Give back exactly the lines spanning from the one containing "X168937D02*" to the final line of the records below, and no others.

::: Exercise data

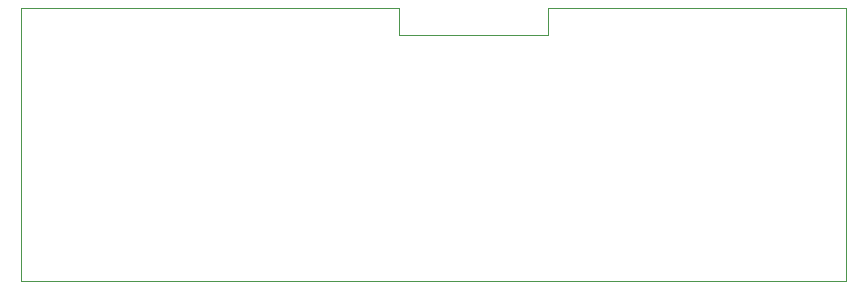
<source format=gm1>
G04 #@! TF.GenerationSoftware,KiCad,Pcbnew,(5.1.12)-1*
G04 #@! TF.CreationDate,2021-11-21T19:42:24+01:00*
G04 #@! TF.ProjectId,buffer,62756666-6572-42e6-9b69-6361645f7063,rev?*
G04 #@! TF.SameCoordinates,Original*
G04 #@! TF.FileFunction,Profile,NP*
%FSLAX46Y46*%
G04 Gerber Fmt 4.6, Leading zero omitted, Abs format (unit mm)*
G04 Created by KiCad (PCBNEW (5.1.12)-1) date 2021-11-21 19:42:24*
%MOMM*%
%LPD*%
G01*
G04 APERTURE LIST*
G04 #@! TA.AperFunction,Profile*
%ADD10C,0.100000*%
G04 #@! TD*
G04 APERTURE END LIST*
D10*
X97326000Y-54416960D02*
X27526800Y-54416960D01*
X97326000Y-31302960D02*
X77488600Y-31328360D01*
X97326000Y-54416960D02*
X97326000Y-31302960D01*
X72154600Y-31328360D02*
X77488600Y-31328360D01*
X72154600Y-33588960D02*
X72154600Y-31328360D01*
X71367200Y-33588960D02*
X72154600Y-33588960D01*
X71367200Y-33588960D02*
X59480000Y-33588960D01*
X59480000Y-33588960D02*
X59480000Y-32826960D01*
X59480000Y-31302960D02*
X59480000Y-32826960D01*
X27526800Y-31302960D02*
X59480000Y-31302960D01*
X27526800Y-31302960D02*
X27526800Y-54416960D01*
M02*

</source>
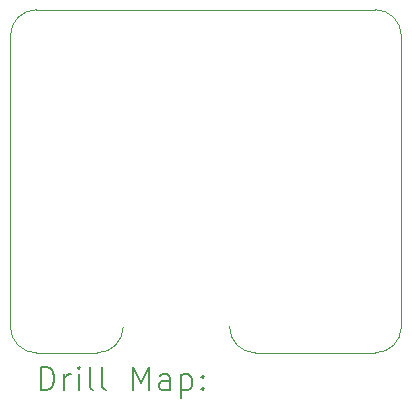
<source format=gbr>
%TF.GenerationSoftware,KiCad,Pcbnew,7.0.5*%
%TF.CreationDate,2024-03-22T16:24:40+08:00*%
%TF.ProjectId,wheel,77686565-6c2e-46b6-9963-61645f706362,rev?*%
%TF.SameCoordinates,Original*%
%TF.FileFunction,Drillmap*%
%TF.FilePolarity,Positive*%
%FSLAX45Y45*%
G04 Gerber Fmt 4.5, Leading zero omitted, Abs format (unit mm)*
G04 Created by KiCad (PCBNEW 7.0.5) date 2024-03-22 16:24:40*
%MOMM*%
%LPD*%
G01*
G04 APERTURE LIST*
%ADD10C,0.100000*%
%ADD11C,0.200000*%
G04 APERTURE END LIST*
D10*
X16957000Y-10489500D02*
X17972000Y-10489500D01*
X16737000Y-10269500D02*
G75*
G03*
X16957000Y-10489500I220000J0D01*
G01*
X15617000Y-10489500D02*
G75*
G03*
X15837000Y-10269500I0J220000D01*
G01*
X14882000Y-10269500D02*
G75*
G03*
X15102000Y-10489500I220000J0D01*
G01*
X17972000Y-10489500D02*
G75*
G03*
X18192000Y-10269500I0J220000D01*
G01*
X15102000Y-7584500D02*
X17972000Y-7584500D01*
X14882000Y-7804500D02*
X14882000Y-10269500D01*
X15102000Y-7584500D02*
G75*
G03*
X14882000Y-7804500I0J-220000D01*
G01*
X18192000Y-7804500D02*
X18192000Y-10269500D01*
X15102000Y-10489500D02*
X15617000Y-10489500D01*
X18192000Y-7804500D02*
G75*
G03*
X17972000Y-7584500I-220000J0D01*
G01*
D11*
X15137777Y-10805984D02*
X15137777Y-10605984D01*
X15137777Y-10605984D02*
X15185396Y-10605984D01*
X15185396Y-10605984D02*
X15213967Y-10615508D01*
X15213967Y-10615508D02*
X15233015Y-10634555D01*
X15233015Y-10634555D02*
X15242539Y-10653603D01*
X15242539Y-10653603D02*
X15252062Y-10691698D01*
X15252062Y-10691698D02*
X15252062Y-10720270D01*
X15252062Y-10720270D02*
X15242539Y-10758365D01*
X15242539Y-10758365D02*
X15233015Y-10777412D01*
X15233015Y-10777412D02*
X15213967Y-10796460D01*
X15213967Y-10796460D02*
X15185396Y-10805984D01*
X15185396Y-10805984D02*
X15137777Y-10805984D01*
X15337777Y-10805984D02*
X15337777Y-10672650D01*
X15337777Y-10710746D02*
X15347301Y-10691698D01*
X15347301Y-10691698D02*
X15356824Y-10682174D01*
X15356824Y-10682174D02*
X15375872Y-10672650D01*
X15375872Y-10672650D02*
X15394920Y-10672650D01*
X15461586Y-10805984D02*
X15461586Y-10672650D01*
X15461586Y-10605984D02*
X15452062Y-10615508D01*
X15452062Y-10615508D02*
X15461586Y-10625031D01*
X15461586Y-10625031D02*
X15471110Y-10615508D01*
X15471110Y-10615508D02*
X15461586Y-10605984D01*
X15461586Y-10605984D02*
X15461586Y-10625031D01*
X15585396Y-10805984D02*
X15566348Y-10796460D01*
X15566348Y-10796460D02*
X15556824Y-10777412D01*
X15556824Y-10777412D02*
X15556824Y-10605984D01*
X15690158Y-10805984D02*
X15671110Y-10796460D01*
X15671110Y-10796460D02*
X15661586Y-10777412D01*
X15661586Y-10777412D02*
X15661586Y-10605984D01*
X15918729Y-10805984D02*
X15918729Y-10605984D01*
X15918729Y-10605984D02*
X15985396Y-10748841D01*
X15985396Y-10748841D02*
X16052062Y-10605984D01*
X16052062Y-10605984D02*
X16052062Y-10805984D01*
X16233015Y-10805984D02*
X16233015Y-10701222D01*
X16233015Y-10701222D02*
X16223491Y-10682174D01*
X16223491Y-10682174D02*
X16204443Y-10672650D01*
X16204443Y-10672650D02*
X16166348Y-10672650D01*
X16166348Y-10672650D02*
X16147301Y-10682174D01*
X16233015Y-10796460D02*
X16213967Y-10805984D01*
X16213967Y-10805984D02*
X16166348Y-10805984D01*
X16166348Y-10805984D02*
X16147301Y-10796460D01*
X16147301Y-10796460D02*
X16137777Y-10777412D01*
X16137777Y-10777412D02*
X16137777Y-10758365D01*
X16137777Y-10758365D02*
X16147301Y-10739317D01*
X16147301Y-10739317D02*
X16166348Y-10729793D01*
X16166348Y-10729793D02*
X16213967Y-10729793D01*
X16213967Y-10729793D02*
X16233015Y-10720270D01*
X16328253Y-10672650D02*
X16328253Y-10872650D01*
X16328253Y-10682174D02*
X16347301Y-10672650D01*
X16347301Y-10672650D02*
X16385396Y-10672650D01*
X16385396Y-10672650D02*
X16404443Y-10682174D01*
X16404443Y-10682174D02*
X16413967Y-10691698D01*
X16413967Y-10691698D02*
X16423491Y-10710746D01*
X16423491Y-10710746D02*
X16423491Y-10767889D01*
X16423491Y-10767889D02*
X16413967Y-10786936D01*
X16413967Y-10786936D02*
X16404443Y-10796460D01*
X16404443Y-10796460D02*
X16385396Y-10805984D01*
X16385396Y-10805984D02*
X16347301Y-10805984D01*
X16347301Y-10805984D02*
X16328253Y-10796460D01*
X16509205Y-10786936D02*
X16518729Y-10796460D01*
X16518729Y-10796460D02*
X16509205Y-10805984D01*
X16509205Y-10805984D02*
X16499682Y-10796460D01*
X16499682Y-10796460D02*
X16509205Y-10786936D01*
X16509205Y-10786936D02*
X16509205Y-10805984D01*
X16509205Y-10682174D02*
X16518729Y-10691698D01*
X16518729Y-10691698D02*
X16509205Y-10701222D01*
X16509205Y-10701222D02*
X16499682Y-10691698D01*
X16499682Y-10691698D02*
X16509205Y-10682174D01*
X16509205Y-10682174D02*
X16509205Y-10701222D01*
M02*

</source>
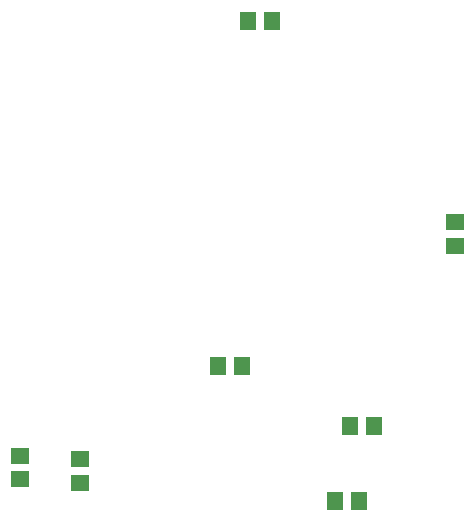
<source format=gtp>
G04*
G04 #@! TF.GenerationSoftware,Altium Limited,Altium Designer,19.1.7 (138)*
G04*
G04 Layer_Color=8421504*
%FSLAX25Y25*%
%MOIN*%
G70*
G01*
G75*
%ADD16R,0.05512X0.05906*%
%ADD17R,0.05906X0.05512*%
D16*
X158937Y105000D02*
D03*
X151063D02*
D03*
X161063Y220000D02*
D03*
X168937D02*
D03*
X197874Y60000D02*
D03*
X190000D02*
D03*
X195000Y85000D02*
D03*
X202874D02*
D03*
D17*
X105000Y73937D02*
D03*
Y66063D02*
D03*
X85000Y75000D02*
D03*
Y67126D02*
D03*
X230000Y152874D02*
D03*
Y145000D02*
D03*
M02*

</source>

::::::

» **Output below**:
X168937D02*
D03*
X197874Y60000D02*
D03*
X190000D02*
D03*
X195000Y85000D02*
D03*
X202874D02*
D03*
D17*
X105000Y73937D02*
D03*
Y66063D02*
D03*
X85000Y75000D02*
D03*
Y67126D02*
D03*
X230000Y152874D02*
D03*
Y145000D02*
D03*
M02*

</source>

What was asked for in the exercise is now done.